[GIVEN TASK]: Copy the entries below verbatim, starting at their first line and ending at the line that contains "determined by: Acevedo-Rodríguez, P., (BOT), Smithsonian", with both of those lines included.

--- BEGIN RECORDS SHOWN ---

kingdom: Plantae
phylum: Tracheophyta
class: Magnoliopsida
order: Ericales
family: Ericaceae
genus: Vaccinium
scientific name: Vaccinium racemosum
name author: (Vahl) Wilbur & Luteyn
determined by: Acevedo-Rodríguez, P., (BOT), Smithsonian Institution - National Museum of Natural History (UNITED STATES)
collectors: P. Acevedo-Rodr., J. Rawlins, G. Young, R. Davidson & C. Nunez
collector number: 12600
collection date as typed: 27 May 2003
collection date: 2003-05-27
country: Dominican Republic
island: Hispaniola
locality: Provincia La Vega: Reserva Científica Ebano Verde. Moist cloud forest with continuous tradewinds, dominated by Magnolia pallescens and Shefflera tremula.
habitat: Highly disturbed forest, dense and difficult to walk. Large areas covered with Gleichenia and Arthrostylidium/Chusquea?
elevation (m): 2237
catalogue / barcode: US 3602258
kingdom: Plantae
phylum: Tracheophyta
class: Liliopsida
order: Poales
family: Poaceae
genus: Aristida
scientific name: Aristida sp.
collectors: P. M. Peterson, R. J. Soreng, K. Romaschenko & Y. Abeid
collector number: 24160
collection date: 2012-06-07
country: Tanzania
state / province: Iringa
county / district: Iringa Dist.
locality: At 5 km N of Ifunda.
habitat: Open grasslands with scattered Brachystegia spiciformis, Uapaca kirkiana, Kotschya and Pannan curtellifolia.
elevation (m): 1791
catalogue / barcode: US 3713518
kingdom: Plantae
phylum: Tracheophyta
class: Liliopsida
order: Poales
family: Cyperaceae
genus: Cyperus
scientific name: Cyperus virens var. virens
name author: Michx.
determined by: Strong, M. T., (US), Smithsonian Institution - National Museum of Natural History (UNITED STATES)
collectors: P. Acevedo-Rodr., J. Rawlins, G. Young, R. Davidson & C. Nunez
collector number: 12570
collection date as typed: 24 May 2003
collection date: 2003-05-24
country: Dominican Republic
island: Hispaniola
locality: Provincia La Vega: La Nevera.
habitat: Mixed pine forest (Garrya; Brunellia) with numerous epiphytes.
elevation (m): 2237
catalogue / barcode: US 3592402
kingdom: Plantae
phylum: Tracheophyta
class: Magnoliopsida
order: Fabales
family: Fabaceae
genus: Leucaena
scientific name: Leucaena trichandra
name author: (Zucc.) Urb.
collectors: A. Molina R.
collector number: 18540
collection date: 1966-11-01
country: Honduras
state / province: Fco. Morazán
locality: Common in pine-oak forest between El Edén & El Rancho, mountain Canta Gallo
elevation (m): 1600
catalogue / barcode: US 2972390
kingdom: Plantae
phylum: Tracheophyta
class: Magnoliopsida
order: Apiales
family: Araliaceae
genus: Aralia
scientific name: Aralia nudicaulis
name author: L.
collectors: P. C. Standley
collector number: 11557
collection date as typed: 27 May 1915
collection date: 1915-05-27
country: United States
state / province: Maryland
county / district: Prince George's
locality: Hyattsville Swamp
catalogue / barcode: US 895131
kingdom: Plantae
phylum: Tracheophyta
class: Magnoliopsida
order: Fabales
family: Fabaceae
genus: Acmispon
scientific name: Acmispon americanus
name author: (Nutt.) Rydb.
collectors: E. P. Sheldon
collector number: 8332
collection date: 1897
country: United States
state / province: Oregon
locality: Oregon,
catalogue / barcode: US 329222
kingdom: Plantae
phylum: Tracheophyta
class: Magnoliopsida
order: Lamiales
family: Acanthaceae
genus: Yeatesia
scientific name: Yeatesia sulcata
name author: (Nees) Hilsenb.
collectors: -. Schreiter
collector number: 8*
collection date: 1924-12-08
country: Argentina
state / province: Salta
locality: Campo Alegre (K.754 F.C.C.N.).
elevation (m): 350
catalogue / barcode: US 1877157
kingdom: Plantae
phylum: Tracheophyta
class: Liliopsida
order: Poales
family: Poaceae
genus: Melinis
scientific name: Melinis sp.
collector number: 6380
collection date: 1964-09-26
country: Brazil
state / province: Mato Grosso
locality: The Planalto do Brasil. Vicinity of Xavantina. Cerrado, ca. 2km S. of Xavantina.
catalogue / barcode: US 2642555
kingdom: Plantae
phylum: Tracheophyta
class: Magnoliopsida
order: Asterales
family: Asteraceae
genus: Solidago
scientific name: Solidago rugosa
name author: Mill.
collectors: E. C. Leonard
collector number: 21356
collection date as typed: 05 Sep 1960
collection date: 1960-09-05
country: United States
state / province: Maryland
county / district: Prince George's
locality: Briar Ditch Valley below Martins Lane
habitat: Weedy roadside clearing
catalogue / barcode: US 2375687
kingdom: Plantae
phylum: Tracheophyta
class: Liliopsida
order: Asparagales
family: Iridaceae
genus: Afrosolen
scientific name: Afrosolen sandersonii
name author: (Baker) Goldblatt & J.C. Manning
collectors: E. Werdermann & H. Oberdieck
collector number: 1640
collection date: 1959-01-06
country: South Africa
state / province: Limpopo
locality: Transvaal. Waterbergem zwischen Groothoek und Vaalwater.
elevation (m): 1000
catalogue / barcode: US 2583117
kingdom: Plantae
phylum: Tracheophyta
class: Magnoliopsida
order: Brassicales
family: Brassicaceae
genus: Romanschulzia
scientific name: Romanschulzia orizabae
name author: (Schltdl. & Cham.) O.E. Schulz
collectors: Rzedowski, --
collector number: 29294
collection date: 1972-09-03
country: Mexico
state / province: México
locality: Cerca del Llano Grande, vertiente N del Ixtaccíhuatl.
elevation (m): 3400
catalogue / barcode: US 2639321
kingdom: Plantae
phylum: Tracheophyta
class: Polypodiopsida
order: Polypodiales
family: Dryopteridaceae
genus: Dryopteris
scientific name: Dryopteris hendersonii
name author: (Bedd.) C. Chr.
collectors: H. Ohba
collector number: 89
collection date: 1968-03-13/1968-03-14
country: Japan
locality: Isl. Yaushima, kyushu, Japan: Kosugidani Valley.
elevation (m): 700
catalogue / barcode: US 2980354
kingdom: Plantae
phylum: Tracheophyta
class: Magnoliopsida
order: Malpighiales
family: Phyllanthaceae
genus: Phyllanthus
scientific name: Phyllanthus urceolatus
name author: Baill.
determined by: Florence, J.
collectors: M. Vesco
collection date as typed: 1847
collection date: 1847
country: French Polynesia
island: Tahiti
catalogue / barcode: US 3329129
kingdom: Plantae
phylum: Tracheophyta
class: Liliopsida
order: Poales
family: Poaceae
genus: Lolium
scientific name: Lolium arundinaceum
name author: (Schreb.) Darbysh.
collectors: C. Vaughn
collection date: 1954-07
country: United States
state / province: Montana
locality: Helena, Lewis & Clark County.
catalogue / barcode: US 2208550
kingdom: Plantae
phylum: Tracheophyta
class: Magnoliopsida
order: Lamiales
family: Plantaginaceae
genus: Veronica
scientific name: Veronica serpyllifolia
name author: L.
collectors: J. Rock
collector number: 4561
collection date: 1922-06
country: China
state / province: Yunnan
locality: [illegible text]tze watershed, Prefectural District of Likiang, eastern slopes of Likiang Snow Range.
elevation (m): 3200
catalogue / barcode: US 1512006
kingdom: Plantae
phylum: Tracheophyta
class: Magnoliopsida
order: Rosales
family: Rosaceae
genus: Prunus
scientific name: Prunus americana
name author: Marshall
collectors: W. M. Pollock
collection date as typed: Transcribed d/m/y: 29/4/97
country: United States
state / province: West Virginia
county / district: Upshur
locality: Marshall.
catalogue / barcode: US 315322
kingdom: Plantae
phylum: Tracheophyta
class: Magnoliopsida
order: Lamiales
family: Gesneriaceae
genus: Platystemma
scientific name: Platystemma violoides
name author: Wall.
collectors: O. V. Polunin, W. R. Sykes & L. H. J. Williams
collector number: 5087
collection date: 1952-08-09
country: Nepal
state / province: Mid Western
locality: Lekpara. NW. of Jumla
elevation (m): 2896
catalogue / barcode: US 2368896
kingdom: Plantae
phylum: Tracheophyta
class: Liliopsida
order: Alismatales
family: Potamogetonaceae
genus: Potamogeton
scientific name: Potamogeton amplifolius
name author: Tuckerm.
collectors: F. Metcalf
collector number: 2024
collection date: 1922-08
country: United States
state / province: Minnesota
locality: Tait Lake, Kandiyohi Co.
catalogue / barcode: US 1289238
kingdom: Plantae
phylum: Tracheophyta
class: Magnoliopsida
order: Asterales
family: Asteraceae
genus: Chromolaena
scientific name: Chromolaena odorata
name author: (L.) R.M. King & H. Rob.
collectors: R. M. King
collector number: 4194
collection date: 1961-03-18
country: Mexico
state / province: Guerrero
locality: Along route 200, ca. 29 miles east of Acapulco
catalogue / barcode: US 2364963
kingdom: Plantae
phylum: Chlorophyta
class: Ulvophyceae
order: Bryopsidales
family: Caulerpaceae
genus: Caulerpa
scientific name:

--- END RECORDS SHOWN ---

[EXERCISE SOLUTION]:
kingdom: Plantae
phylum: Tracheophyta
class: Magnoliopsida
order: Ericales
family: Ericaceae
genus: Vaccinium
scientific name: Vaccinium racemosum
name author: (Vahl) Wilbur & Luteyn
determined by: Acevedo-Rodríguez, P., (BOT), Smithsonian Institution - National Museum of Natural History (UNITED STATES)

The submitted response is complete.